### Tasks
1/ For each statement below, say whether it agrees with the page on complexity in project delivery. Answer yes or no, and quote the words from the page that settle it.
(a) The page says productivity is improving as people work harder.
(b) The page says most delivery strategies were built for a simpler world.
(c) Under Non-Linearity, the page says small inputs can cause disproportionate or delayed outcomes.
2/ Output the records verbatim, from their first line up to and including the line that contains "order: Anura".

### Source document
## begin
Welcome Melbourne Build visitors — here’s how we’re helping transform productivity, trust, and wellbeing across Australia’s infrastructure ecosystem.
Complexity and the productivity paradox
People and machines are working harder than ever, yet productivity isn’t improving. We see this not as a failure of effort, but as a sign of misalignment.
Most delivery strategies were built for a world that was simpler, slower, and more predictable. That world no longer exists.
At ProgressAmp, we help organisations realign with the challenges of today’s complex systems. Because when you understand complexity, you can design for flow, build trust, and unlock real productivity.
Complexity Theory is one of the foundations of our mission — to improve predictability, well-being, and productivity across the built environment.
What is complexity?
Complexity – a system in which many interacting parts give rise to emergent patterns or behaviours that cannot be fully predicted from the properties of the parts alone.
Definition – Complexity in Project Delivery
Complexity is the condition in which the relationships between tasks, people, and systems create more uncertainty than the tasks themselves. In such environments, value, flow, and risk emerge through interaction, not prediction.
Six Segments
Non-Linearity:
Small inputs can cause disproportionate or delayed outcomes.
Example: A late design clarification about a single asset class unexpectedly delays approvals, freezes procurement, and ripples into months of downstream rescheduling across contractors and authorities.
Why Complexity Is Increasing: As project networks grow denser and more time-compressed, even small deviations amplify through contractual, digital, communication and logistical interconnections.
Impact: Effort-to-outcome ratios become unstable; risk modelling and contingency planning lose accuracy, requiring faster feedback and adaptive systems that were not planned for.
Interconnectedness:
Components are interdependent; a change in one part reverberates across others through feedback loops.
## end
Records from a data source:
## begin
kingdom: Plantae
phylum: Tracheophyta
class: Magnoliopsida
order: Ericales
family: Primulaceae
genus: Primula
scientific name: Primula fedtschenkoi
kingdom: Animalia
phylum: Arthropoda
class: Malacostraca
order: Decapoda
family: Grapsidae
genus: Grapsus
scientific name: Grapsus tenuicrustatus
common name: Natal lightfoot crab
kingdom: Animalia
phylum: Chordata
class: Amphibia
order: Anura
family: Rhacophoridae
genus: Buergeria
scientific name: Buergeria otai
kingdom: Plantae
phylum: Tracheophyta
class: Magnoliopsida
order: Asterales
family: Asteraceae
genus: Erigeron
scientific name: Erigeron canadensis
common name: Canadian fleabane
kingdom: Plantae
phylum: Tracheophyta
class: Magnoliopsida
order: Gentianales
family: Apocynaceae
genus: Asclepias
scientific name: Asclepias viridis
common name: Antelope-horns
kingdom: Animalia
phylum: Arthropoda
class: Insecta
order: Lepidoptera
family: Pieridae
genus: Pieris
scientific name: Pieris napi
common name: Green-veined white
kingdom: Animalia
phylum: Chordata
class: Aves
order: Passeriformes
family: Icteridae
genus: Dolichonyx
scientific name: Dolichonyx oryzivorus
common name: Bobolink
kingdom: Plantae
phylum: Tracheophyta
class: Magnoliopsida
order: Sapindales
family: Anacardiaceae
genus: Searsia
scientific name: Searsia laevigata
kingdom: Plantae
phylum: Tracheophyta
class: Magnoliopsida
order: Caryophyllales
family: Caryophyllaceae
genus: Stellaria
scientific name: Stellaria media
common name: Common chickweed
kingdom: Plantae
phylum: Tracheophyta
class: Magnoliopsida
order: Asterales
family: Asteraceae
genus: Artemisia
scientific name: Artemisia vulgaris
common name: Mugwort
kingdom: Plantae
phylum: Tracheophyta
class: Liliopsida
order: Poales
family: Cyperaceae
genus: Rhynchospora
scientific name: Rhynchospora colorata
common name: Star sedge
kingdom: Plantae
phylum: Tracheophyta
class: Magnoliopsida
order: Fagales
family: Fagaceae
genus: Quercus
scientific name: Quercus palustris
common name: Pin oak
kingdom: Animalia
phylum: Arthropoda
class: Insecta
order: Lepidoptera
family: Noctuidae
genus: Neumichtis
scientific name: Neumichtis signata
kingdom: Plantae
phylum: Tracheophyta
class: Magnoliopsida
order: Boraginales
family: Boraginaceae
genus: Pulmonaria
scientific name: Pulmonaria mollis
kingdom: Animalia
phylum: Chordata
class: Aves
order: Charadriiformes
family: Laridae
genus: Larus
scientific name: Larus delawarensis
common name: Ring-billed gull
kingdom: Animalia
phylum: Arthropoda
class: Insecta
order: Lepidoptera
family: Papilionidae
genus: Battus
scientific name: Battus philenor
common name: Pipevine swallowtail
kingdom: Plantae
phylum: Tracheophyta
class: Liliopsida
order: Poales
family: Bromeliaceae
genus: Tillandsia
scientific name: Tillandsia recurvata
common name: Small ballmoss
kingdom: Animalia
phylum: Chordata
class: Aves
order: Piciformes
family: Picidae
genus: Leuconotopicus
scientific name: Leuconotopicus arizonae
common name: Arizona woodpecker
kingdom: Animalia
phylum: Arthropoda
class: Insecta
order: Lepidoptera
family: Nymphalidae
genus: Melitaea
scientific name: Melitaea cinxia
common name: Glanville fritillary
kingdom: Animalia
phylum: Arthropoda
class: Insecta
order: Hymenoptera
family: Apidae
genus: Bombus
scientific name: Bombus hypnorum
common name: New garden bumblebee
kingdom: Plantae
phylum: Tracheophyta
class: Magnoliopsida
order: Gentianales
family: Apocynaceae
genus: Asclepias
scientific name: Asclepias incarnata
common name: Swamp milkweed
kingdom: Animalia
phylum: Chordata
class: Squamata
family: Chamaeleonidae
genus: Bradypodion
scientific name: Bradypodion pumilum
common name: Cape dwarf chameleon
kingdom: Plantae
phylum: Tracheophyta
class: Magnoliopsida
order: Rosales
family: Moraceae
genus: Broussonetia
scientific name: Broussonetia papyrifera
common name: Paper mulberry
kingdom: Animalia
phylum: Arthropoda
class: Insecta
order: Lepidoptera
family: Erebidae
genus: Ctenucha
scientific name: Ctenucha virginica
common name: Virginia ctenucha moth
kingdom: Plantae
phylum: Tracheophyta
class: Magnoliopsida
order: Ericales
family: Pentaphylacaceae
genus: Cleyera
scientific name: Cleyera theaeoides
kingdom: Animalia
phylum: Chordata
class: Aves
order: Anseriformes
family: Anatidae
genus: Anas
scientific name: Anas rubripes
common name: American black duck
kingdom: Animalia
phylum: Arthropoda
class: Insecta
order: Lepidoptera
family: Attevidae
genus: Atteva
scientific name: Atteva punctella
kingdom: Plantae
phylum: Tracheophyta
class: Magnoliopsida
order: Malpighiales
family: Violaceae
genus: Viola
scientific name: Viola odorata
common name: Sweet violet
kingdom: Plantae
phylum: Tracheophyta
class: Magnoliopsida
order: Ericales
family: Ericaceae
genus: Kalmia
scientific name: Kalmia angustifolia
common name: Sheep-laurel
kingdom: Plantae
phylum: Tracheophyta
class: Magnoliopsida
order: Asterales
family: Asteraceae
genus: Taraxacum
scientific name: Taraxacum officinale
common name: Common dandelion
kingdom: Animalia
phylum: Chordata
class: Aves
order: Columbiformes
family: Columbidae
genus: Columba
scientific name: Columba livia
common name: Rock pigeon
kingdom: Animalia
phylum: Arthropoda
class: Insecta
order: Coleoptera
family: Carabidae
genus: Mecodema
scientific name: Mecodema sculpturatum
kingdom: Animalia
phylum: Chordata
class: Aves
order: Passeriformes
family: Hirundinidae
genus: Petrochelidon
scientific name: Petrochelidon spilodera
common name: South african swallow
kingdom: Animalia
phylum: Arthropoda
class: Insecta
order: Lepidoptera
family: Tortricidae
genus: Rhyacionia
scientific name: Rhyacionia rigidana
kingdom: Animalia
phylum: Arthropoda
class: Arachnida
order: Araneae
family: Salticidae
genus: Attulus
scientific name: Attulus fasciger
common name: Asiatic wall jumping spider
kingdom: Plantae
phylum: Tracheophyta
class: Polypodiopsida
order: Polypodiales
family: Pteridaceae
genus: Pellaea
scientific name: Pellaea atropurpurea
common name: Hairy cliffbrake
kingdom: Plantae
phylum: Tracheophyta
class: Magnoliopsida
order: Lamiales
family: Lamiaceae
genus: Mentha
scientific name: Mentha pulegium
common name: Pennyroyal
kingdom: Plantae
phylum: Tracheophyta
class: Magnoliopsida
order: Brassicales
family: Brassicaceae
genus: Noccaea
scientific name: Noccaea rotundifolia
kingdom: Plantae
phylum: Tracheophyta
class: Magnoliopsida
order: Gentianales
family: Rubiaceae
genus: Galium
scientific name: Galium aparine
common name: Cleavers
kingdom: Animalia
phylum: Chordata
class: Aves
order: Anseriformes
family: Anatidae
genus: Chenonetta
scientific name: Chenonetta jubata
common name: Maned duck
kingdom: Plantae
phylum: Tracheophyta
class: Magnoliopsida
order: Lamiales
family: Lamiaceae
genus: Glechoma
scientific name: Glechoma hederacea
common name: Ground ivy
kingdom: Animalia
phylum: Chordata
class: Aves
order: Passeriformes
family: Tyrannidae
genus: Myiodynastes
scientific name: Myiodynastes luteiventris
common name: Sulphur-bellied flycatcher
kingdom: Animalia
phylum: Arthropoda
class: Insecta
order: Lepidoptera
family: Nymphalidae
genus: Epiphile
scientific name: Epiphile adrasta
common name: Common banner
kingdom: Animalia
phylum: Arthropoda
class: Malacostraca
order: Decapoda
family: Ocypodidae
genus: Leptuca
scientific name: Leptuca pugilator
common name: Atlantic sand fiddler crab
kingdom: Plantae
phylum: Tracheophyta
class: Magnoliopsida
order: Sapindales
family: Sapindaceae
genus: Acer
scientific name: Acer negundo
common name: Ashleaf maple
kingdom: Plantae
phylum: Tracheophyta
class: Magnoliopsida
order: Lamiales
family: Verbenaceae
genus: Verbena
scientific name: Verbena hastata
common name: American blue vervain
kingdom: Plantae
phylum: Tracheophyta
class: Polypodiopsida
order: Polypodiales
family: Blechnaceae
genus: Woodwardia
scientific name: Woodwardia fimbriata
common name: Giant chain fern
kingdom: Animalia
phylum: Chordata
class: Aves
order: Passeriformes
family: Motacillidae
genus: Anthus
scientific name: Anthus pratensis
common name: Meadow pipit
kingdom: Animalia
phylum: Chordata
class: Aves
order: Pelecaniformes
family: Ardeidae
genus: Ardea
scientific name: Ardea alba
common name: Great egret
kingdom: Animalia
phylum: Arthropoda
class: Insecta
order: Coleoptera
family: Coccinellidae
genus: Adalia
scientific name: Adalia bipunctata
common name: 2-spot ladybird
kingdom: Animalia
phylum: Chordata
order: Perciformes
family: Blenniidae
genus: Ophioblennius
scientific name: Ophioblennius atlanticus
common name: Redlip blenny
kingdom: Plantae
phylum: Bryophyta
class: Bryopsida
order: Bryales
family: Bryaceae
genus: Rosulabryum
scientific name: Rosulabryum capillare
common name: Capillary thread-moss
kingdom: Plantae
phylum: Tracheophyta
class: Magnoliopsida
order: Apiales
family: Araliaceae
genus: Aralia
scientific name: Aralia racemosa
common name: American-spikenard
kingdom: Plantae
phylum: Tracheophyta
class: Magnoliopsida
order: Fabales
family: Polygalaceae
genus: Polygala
## end
### Solutions per task
1/
(a) No: "People and machines are working harder than ever, yet productivity isn’t improving."
(b) Yes: "Most delivery strategies were built for a world that was simpler, slower, and more predictable."
(c) Yes: "Small inputs can cause disproportionate or delayed outcomes."

2/
kingdom: Plantae
phylum: Tracheophyta
class: Magnoliopsida
order: Ericales
family: Primulaceae
genus: Primula
scientific name: Primula fedtschenkoi
kingdom: Animalia
phylum: Arthropoda
class: Malacostraca
order: Decapoda
family: Grapsidae
genus: Grapsus
scientific name: Grapsus tenuicrustatus
common name: Natal lightfoot crab
kingdom: Animalia
phylum: Chordata
class: Amphibia
order: Anura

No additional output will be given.